Time does make things easier – I admit that’s so true. And that’s such a blessing. But, there are times when the pain and grief just strike unexpectedly……like no other pain…..a deep pain that literally takes your breath away. Which is what happened to me Sunday night and why I couldn’t post this till now. (I know so many of you understand exactly how it feels.)

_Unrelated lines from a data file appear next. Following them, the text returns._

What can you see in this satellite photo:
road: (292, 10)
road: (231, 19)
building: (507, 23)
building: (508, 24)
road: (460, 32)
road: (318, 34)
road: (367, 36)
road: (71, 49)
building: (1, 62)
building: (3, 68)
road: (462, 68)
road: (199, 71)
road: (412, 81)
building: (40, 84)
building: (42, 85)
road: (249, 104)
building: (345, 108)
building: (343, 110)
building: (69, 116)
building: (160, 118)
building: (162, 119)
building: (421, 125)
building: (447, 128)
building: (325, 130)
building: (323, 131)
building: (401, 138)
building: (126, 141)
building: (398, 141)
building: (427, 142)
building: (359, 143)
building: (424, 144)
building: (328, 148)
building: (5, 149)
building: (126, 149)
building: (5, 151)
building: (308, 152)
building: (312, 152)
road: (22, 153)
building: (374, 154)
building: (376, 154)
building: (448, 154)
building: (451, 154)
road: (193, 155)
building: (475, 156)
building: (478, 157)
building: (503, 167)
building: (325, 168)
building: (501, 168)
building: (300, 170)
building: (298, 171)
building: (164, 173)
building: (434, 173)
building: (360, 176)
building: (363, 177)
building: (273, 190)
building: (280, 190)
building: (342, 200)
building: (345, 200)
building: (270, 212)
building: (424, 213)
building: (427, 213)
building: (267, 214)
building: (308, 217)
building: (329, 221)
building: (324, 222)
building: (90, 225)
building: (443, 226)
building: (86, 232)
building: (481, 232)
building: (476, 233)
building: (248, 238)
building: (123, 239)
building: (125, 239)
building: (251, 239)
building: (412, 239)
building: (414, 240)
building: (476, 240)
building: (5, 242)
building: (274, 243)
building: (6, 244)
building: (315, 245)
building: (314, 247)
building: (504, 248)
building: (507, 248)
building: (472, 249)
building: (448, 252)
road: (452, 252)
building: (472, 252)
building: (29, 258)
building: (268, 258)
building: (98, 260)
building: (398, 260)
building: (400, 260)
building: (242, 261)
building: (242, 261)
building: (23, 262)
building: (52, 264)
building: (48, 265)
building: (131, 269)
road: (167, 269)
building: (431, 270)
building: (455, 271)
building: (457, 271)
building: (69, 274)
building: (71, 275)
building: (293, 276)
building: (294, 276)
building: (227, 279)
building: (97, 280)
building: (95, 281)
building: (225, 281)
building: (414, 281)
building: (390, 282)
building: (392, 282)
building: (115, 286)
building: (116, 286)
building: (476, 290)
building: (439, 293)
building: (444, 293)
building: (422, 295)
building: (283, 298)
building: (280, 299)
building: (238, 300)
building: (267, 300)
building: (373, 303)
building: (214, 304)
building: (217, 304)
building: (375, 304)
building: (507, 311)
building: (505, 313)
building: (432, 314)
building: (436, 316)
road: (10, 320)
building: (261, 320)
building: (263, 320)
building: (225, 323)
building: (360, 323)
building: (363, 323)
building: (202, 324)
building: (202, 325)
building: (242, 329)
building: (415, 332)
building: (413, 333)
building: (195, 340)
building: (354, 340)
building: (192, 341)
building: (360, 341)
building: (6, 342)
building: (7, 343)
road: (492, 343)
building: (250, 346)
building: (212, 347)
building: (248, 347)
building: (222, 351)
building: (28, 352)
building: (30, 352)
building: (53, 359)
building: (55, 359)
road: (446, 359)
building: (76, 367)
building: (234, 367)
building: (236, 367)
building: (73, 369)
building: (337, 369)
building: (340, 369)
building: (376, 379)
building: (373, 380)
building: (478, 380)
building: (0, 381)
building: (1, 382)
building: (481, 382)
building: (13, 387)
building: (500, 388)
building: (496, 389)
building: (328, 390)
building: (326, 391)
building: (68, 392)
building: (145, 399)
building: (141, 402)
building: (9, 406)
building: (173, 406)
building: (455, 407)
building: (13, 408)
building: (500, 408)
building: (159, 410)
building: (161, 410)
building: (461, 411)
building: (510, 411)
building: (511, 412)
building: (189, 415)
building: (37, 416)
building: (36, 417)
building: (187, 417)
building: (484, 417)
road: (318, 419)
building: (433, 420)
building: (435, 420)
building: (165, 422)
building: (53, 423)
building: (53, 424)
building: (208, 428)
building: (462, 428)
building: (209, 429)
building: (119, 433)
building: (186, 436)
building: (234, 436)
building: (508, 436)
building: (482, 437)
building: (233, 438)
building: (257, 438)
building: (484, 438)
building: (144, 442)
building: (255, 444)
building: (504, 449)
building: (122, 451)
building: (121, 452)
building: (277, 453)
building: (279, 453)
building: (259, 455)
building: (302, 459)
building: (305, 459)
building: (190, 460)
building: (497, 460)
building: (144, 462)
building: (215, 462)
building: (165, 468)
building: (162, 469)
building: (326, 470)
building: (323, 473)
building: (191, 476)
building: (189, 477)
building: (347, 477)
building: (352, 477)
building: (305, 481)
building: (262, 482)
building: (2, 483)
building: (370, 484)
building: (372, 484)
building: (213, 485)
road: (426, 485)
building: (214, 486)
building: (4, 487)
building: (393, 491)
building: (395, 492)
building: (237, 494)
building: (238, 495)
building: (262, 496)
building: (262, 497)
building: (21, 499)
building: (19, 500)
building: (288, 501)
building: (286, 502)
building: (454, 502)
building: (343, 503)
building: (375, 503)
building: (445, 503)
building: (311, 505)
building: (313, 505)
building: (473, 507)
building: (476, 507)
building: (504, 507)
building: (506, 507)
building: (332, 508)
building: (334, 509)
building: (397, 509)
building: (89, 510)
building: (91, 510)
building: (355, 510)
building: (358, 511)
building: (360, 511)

And, when that kind of grief hits I stop and remind myself that he’s in heaven with the Lord now – free of pain and sorrow and fear. I know he’s happy and at peace…and that gives me great comfort.
I love and miss you Dad……
so much!
Melissa Moore says
Sheri, I know how you are feeling. Right now my grief is so fresh. My Dad passed away this past June 13th and I cannot get past crying almost every day. The only thing that helps my heart is knowing that he is in heaven with my Mom, and he is no longer sick. Thank you for sharing. I hope your heart is feeling a little better this week. I know it just takes time. {{Hugs}}
sherimartininteriors says
Oh, Melissa, I know, I know. I think I cried every single day the first four months. Now time has healed, but like I said it just hits me sometime and stops me in my tracks. It’s so hard, but like we both agree the comfort is knowing where they are and that we will see them again. Thanks so much for sharing.
sherimartininteriors says
I also want you to know how sorry I am for your loss and that the grief is so deep and fresh. It’s such a sweet blessing for you to take comfort in the fact that he’s with your mom. I’m lifting prayers for you to heal quickly, for the heaviness in your heart to be lifted and that you’ll be able enjoy your precious memories with both your parents with joy and fondness instead of the pain you’re in now. Hugs back to you!
Darlene says
Love this! He was a sweet gentle man! I know you miss him so…but he is in God’s loving arms smiling down at you. His love will always be with you. Hugs to you my friends!
sherimartininteriors says
Thank you, Darlene. You are so right. Hugs right back at you!
Peggy Wilkins says
Sherri,
Your post touched me deeply. My sweet Dad died in December of 2008 and my sister and I miss him everyday. It does get a bit easier, but he will always hold a special place in our hearts. Your photos brought back a flood of memories. Thank you for sharing. My Dad was a Christian as well, so I know exactly where he is-probably having an interesting talk with your Dad. God bless you.
sherimartininteriors says
Thank you so much, Peggy. I’m sure we will never really stop missing them until we are reunited with them again someday. I love to think our dads have met and are heavenly pals! That thought makes me smile! Blessings to you and yours, too!
Juanita says
Ah Sheri….you warm my heart. I am blessed just knowing you and seeing the love in your family. So, so sweet. God bless.
sherimartininteriors says
Thanks, Juanita. That means so much! I love you!